» **Required action**: Copy out the text of these records word for word, keeping every line as it appears.

» **Entries provided**:
══════════════════════════════

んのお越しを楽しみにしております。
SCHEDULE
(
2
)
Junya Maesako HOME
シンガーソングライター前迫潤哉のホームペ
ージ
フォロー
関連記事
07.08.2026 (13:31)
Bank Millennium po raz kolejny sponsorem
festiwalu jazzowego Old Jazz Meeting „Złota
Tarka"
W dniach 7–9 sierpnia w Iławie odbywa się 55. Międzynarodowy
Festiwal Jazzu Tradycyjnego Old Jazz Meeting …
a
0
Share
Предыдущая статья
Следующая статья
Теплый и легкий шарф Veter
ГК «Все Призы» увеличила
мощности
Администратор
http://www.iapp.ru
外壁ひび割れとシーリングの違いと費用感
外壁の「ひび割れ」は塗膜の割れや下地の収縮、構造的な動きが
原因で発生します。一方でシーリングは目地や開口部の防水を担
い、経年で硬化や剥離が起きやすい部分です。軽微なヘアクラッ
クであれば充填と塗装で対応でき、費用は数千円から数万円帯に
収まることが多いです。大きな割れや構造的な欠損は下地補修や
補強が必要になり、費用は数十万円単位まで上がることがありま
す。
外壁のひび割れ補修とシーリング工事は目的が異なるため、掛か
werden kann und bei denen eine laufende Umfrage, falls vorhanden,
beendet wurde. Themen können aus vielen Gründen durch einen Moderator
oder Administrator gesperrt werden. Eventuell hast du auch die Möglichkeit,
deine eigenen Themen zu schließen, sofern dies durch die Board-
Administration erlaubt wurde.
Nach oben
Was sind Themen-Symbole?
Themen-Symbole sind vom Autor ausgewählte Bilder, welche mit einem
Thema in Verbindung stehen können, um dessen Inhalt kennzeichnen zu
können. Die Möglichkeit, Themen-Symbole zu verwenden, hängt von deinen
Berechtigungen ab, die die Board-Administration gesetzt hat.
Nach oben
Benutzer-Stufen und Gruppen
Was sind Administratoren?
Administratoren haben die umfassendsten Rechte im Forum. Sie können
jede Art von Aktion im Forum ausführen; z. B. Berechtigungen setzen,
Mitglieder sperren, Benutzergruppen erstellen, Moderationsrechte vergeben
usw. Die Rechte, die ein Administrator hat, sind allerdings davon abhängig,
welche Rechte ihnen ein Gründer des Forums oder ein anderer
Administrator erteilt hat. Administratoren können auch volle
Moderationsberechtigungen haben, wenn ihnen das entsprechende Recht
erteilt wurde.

══════════════════════════════

» **The answer**:
んのお越しを楽しみにしております。
SCHEDULE
(
2
)
Junya Maesako HOME
シンガーソングライター前迫潤哉のホームペ
ージ
フォロー
関連記事
07.08.2026 (13:31)
Bank Millennium po raz kolejny sponsorem
festiwalu jazzowego Old Jazz Meeting „Złota
Tarka"
W dniach 7–9 sierpnia w Iławie odbywa się 55. Międzynarodowy
Festiwal Jazzu Tradycyjnego Old Jazz Meeting …
a
0
Share
Предыдущая статья
Следующая статья
Теплый и легкий шарф Veter
ГК «Все Призы» увеличила
мощности
Администратор
http://www.iapp.ru
外壁ひび割れとシーリングの違いと費用感
外壁の「ひび割れ」は塗膜の割れや下地の収縮、構造的な動きが
原因で発生します。一方でシーリングは目地や開口部の防水を担
い、経年で硬化や剥離が起きやすい部分です。軽微なヘアクラッ
クであれば充填と塗装で対応でき、費用は数千円から数万円帯に
収まることが多いです。大きな割れや構造的な欠損は下地補修や
補強が必要になり、費用は数十万円単位まで上がることがありま
す。
外壁のひび割れ補修とシーリング工事は目的が異なるため、掛か
werden kann und bei denen eine laufende Umfrage, falls vorhanden,
beendet wurde. Themen können aus vielen Gründen durch einen Moderator
oder Administrator gesperrt werden. Eventuell hast du auch die Möglichkeit,
deine eigenen Themen zu schließen, sofern dies durch die Board-
Administration erlaubt wurde.
Nach oben
Was sind Themen-Symbole?
Themen-Symbole sind vom Autor ausgewählte Bilder, welche mit einem
Thema in Verbindung stehen können, um dessen Inhalt kennzeichnen zu
können. Die Möglichkeit, Themen-Symbole zu verwenden, hängt von deinen
Berechtigungen ab, die die Board-Administration gesetzt hat.
Nach oben
Benutzer-Stufen und Gruppen
Was sind Administratoren?
Administratoren haben die umfassendsten Rechte im Forum. Sie können
jede Art von Aktion im Forum ausführen; z. B. Berechtigungen setzen,
Mitglieder sperren, Benutzergruppen erstellen, Moderationsrechte vergeben
usw. Die Rechte, die ein Administrator hat, sind allerdings davon abhängig,
welche Rechte ihnen ein Gründer des Forums oder ein anderer
Administrator erteilt hat. Administratoren können auch volle
Moderationsberechtigungen haben, wenn ihnen das entsprechende Recht
erteilt wurde.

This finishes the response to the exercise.